Exercise inputs: Begin
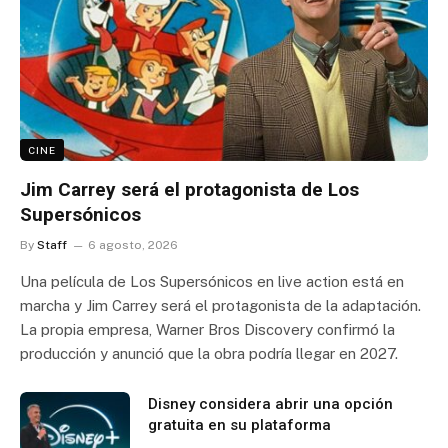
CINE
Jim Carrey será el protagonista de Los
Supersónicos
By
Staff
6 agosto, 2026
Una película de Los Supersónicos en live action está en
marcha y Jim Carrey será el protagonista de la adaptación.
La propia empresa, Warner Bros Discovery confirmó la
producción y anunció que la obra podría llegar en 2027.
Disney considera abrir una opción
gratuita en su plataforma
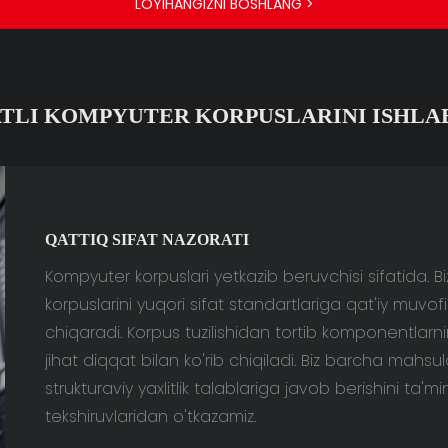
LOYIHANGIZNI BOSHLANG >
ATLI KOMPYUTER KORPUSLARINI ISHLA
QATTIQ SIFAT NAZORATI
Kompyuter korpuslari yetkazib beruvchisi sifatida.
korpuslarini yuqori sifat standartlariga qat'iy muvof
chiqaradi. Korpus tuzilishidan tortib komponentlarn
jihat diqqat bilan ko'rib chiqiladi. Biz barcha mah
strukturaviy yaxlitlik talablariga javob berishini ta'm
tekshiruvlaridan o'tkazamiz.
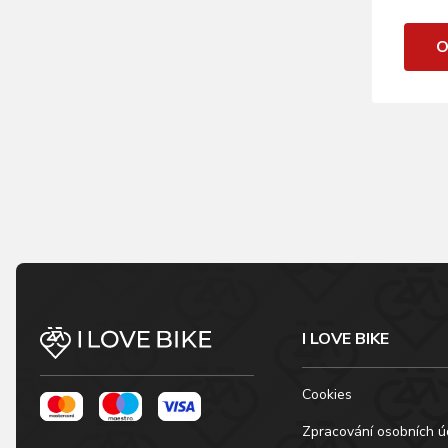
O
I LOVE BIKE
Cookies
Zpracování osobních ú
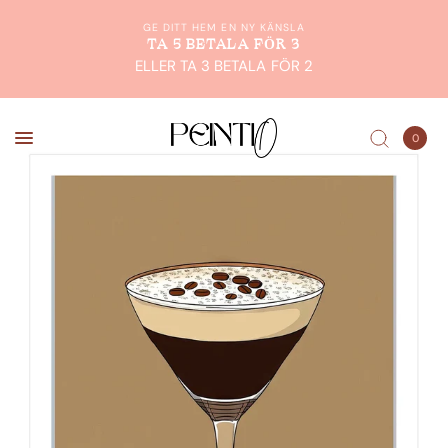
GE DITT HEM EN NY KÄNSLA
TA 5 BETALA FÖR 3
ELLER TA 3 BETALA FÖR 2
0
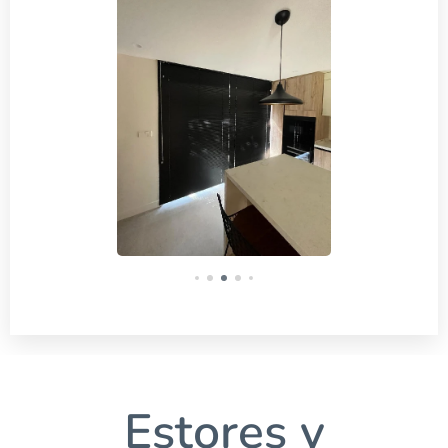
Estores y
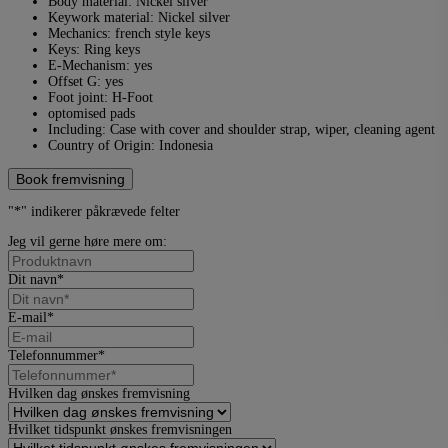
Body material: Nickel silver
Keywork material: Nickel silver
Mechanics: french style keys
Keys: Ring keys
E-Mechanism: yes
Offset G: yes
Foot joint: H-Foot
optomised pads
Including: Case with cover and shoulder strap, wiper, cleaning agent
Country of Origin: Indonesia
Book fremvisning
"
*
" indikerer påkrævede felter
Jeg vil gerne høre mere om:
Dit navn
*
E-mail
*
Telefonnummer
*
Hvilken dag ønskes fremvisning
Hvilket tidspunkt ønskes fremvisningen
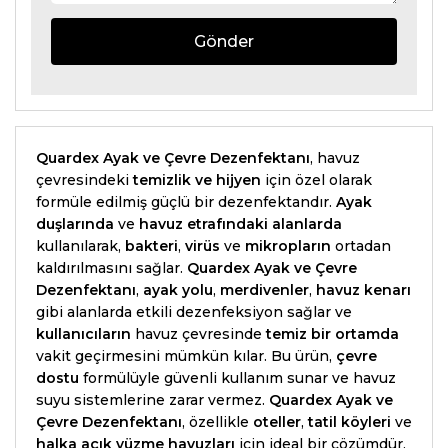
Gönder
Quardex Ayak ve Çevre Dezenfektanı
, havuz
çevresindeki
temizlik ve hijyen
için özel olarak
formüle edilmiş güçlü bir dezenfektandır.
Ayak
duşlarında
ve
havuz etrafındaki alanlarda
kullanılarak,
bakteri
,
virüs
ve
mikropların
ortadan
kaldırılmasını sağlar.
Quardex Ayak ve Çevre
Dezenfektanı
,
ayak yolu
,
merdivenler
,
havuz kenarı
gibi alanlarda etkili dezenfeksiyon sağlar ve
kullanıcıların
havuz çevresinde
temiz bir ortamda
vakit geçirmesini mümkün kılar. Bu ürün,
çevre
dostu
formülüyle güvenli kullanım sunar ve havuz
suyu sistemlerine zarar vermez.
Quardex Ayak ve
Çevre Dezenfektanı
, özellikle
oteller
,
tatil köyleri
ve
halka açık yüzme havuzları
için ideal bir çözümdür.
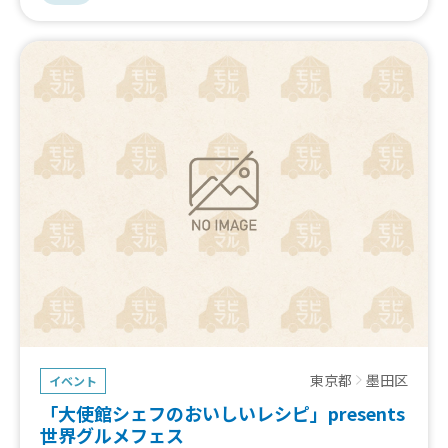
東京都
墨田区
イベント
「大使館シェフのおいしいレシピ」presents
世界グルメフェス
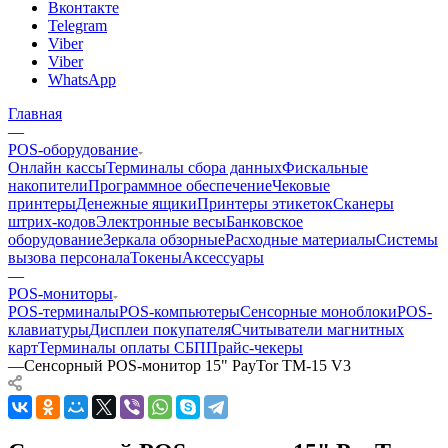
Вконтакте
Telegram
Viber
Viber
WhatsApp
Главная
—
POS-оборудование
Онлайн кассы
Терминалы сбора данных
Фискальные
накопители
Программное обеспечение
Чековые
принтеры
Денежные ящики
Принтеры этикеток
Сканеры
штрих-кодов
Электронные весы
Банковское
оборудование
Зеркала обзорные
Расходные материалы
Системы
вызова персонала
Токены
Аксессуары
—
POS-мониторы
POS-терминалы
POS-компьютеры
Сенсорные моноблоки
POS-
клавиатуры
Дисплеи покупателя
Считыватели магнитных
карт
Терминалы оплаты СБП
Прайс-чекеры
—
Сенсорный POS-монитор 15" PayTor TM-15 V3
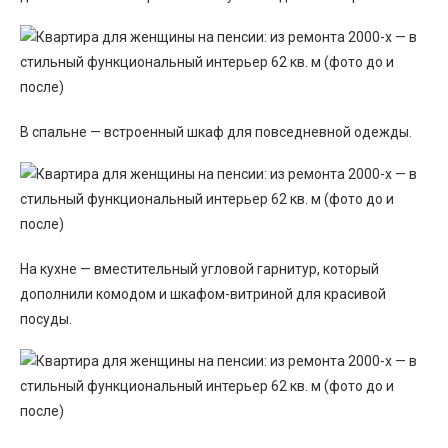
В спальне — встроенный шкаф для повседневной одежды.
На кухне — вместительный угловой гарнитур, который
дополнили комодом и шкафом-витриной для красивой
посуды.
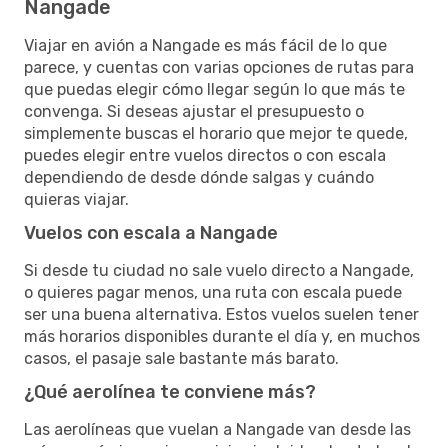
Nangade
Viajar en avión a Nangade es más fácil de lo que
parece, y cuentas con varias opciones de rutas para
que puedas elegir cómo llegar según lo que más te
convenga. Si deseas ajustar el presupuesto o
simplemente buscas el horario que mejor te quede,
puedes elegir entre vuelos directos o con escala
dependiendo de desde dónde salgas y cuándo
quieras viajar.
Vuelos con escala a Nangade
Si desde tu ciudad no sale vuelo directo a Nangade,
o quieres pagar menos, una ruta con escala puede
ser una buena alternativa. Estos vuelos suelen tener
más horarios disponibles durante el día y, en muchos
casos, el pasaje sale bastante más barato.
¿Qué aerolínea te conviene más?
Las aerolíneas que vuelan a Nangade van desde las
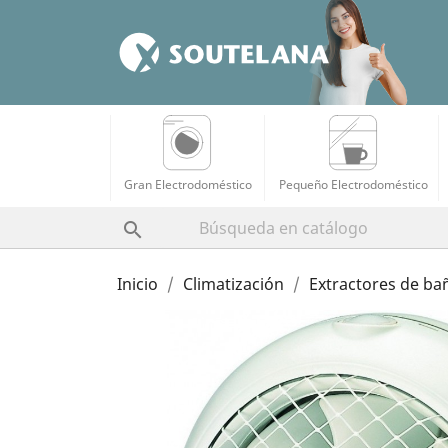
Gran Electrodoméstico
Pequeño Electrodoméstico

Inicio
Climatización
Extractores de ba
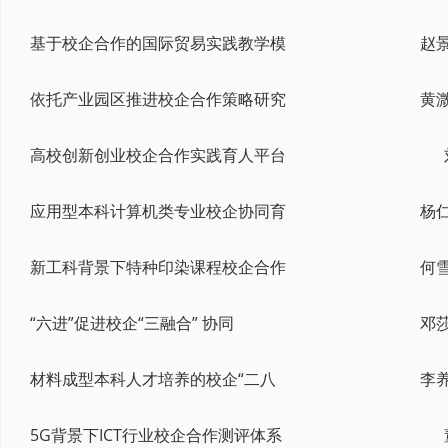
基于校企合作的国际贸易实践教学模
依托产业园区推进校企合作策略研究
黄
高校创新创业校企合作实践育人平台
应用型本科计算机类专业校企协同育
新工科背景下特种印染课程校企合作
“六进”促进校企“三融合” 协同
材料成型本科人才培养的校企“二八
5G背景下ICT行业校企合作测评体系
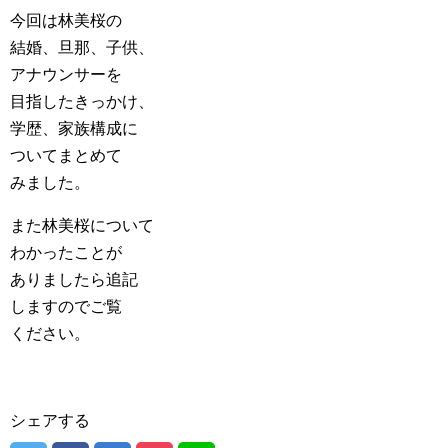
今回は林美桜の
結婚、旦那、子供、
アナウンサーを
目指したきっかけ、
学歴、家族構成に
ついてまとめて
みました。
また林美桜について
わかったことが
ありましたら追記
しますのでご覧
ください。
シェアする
Exercise inputs: End
(Problem):
Answer only with how many lines in the records include "protagonista".

(Expected answer):
2